Returning, he knelt beside Helen, holding her hand. Her breathing didn’t change but her fingers tightened. With his free hand Blaise typed a command into Alfie to open a line to the telephone directory service. His request for a veterinarian produced an assortment. Blaise took the closest.
“La Jolla Veterinary Service!” The answering voice rivaled a pediatrician’s receptionist for warmth and efficiency.
“I need a veterinarian immediately,” Blaise said.
“I’m sorry, sir. Doctor does not make house calls. If you just bring your pet in we’ll take care of the problem immediately.” Her voice conveyed the proper disdain for a man who ordered “doctor” like a plate of poached salmon.
“Miss, the police are coming and I don’t think I’ll be able to leave. Two dead men are here.”
No sound came f
rom the phone.
“Miss.”
“I’m sorry, sir.”
“Do you want to now how the men died?”
“No, sir.” A quaver rattled the girl’s voice. Her class as a veterinary assistant had trained her to be professional, to pretend a horse doctor was second only to the President of the United States. But a lie could be stretched only so far.

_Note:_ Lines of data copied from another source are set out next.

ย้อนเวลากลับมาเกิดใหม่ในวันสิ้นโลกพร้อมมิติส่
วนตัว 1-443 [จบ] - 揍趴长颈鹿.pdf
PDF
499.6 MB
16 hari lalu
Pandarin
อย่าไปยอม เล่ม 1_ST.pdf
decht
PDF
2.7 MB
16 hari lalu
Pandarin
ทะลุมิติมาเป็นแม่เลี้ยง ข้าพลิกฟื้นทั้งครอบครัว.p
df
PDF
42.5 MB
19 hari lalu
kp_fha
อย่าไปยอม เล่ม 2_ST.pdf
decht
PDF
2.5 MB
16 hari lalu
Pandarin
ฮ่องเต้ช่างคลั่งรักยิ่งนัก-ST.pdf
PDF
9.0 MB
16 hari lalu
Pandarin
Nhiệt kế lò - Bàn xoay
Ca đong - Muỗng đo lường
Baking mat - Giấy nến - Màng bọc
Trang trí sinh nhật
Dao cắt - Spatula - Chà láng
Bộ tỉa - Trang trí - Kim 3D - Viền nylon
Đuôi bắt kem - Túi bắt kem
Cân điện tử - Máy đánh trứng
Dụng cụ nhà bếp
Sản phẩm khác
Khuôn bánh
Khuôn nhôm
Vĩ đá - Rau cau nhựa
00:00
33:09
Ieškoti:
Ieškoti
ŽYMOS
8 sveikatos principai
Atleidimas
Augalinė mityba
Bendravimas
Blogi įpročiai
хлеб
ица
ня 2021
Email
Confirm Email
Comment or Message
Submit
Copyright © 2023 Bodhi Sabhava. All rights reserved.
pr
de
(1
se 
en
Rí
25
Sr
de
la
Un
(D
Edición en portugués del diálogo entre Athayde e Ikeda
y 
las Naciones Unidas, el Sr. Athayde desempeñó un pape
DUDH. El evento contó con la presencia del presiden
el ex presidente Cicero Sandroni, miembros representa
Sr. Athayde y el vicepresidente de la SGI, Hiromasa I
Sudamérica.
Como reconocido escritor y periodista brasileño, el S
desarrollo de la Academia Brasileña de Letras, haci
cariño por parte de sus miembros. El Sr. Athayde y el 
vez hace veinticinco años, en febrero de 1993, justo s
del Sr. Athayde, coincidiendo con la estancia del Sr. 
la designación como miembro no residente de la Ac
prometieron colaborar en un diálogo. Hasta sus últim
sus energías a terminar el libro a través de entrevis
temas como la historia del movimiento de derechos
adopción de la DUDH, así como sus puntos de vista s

“Would you like me and the reporters to come over with a dead dog after the police have hauled the other bodies away?”
“You’re kidding me, sir.”
Blaise held the phone up to catch the sirens and klaxons. “Do you hear?”
“Yes, sir.”
“This dog is worth more than the two men the cops will be hauling away. If the vet doesn’t come, it will be dereliction of professional duty. Do you understand murder?”
“Yes, sir!”
Blaise gave her the address. “Immediately,” he reminded. “You’re only four blocks away. The dog has a bullet hole in the upper part of his rib cage on the left side. The bullet did not exit and is from what appears to be a thirty-two-caliber pistol. His breathing is Cheyne-Stokes.”
“Sir, are you a doctor?” the girl asked timidly.
“Yes.” She had not asked what kind of doctor. Abruptly the mournful wail of the ambulance cut off, leaving sudden silence. The police were outside. “Miss, I’d take it unkindly if the dog died for lack of attention.”
“Sir. What happened to the . . . two men?”
“They annoyed me. Did you want to know anything else?”
“No, sir.”
Blaise hung up the telephone as the first policeman sidled into the room. He had a gun in his hand.
“Where’s the ambulance attendant?”
“You’d better get back against the wall, mister.”
“She needs help.” Blaise stood.
“She’ll get it.” The cop waved Blaise back and felt Helen’s pulse with his left hand. “Sam,” he yelled. “Get in here!”
A white-suited ambulance attendant came through the door. He looked down at Helen. “How about a little room?” The blue uniform waved his gun as if shooing flies, forcing Blaise back into the living room.
The other attendant was bent over the man in the front room. Apparently he’d found the clavicle artery. Blood no longer spurted. The wounded man was dead white, like paper. “Get the stretcher into the other room,” Blaise said.